Analysis of data from NASA’s Cassini spacecraft has come back with some interesting results: two chemical signatures that suggest the possible existence of a hypothetical methane-based life form. Since the temperature on Titan’s surface is -290 °F, any life that could exist there wouldn’t be the water-based life we’re used to. In 2005 astrobiologist Chris McKay theorized the conditions necessary for methane-based life on Titan. The new data shows hydrogen and acetylene disappearing at the moon’s surface, and two of the theorized processes for methane-based life are that it could use hydrogen as we use oxygen and use a hydrocarbon that’s liquid at -290 °F (such as acetylene) as a liquid medium as we use water.

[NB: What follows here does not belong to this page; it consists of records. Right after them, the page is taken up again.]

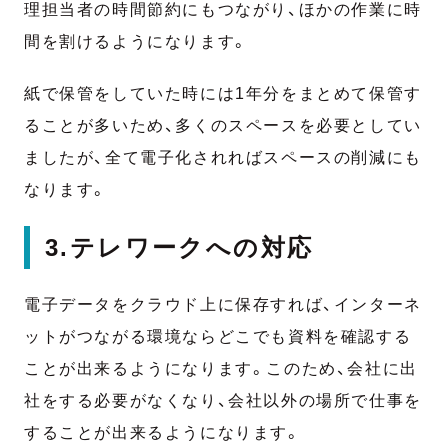
理担当者の時間節約にもつながり、ほかの作業に時
間を割けるようになります。
紙で保管をしていた時には1年分をまとめて保管す
ることが多いため、多くのスペースを必要としてい
ましたが、全て電子化されればスペースの削減にも
なります。
3.テレワークへの対応
電子データをクラウド上に保存すれば、インターネ
ットがつながる環境ならどこでも資料を確認する
ことが出来るようになります。このため、会社に出
社をする必要がなくなり、会社以外の場所で仕事を
することが出来るようになります。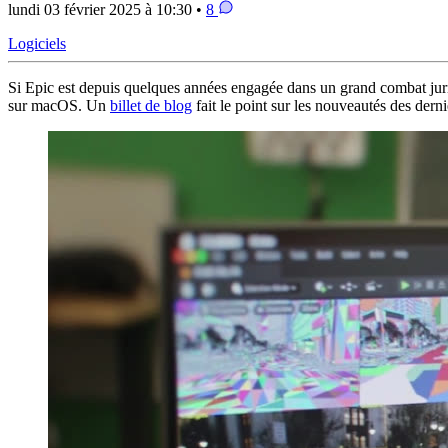
lundi 03 février 2025 à 10:30 •
8
Logiciels
Si Epic est depuis quelques années engagée dans un grand combat juri
sur macOS. Un
billet de blog
fait le point sur les nouveautés des dern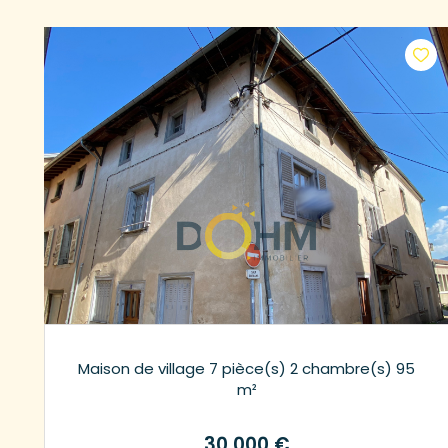
Maison de village 7 pièce(s) 2 chambre(s) 95
m²
30 000 €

“Scientific conservatism suggests that a biological explanation should be the last choice after all non-biological explanations are addressed,” [Mark] Allen said. “We have a lot of work to do to rule out possible non-biological explanations. It is more likely that a chemical process, without biology, can explain these results – for example, reactions involving mineral catalysts.” [NASA]
So Titan may have methane-based life; nothing conclusive yet. Other things Titan may have: strip clubs, sweet roller coasters, space dinosaurs, herpes, space herpes, space dinosaurs with space herpes, and space dinosaurs riding on sweet roller coasters.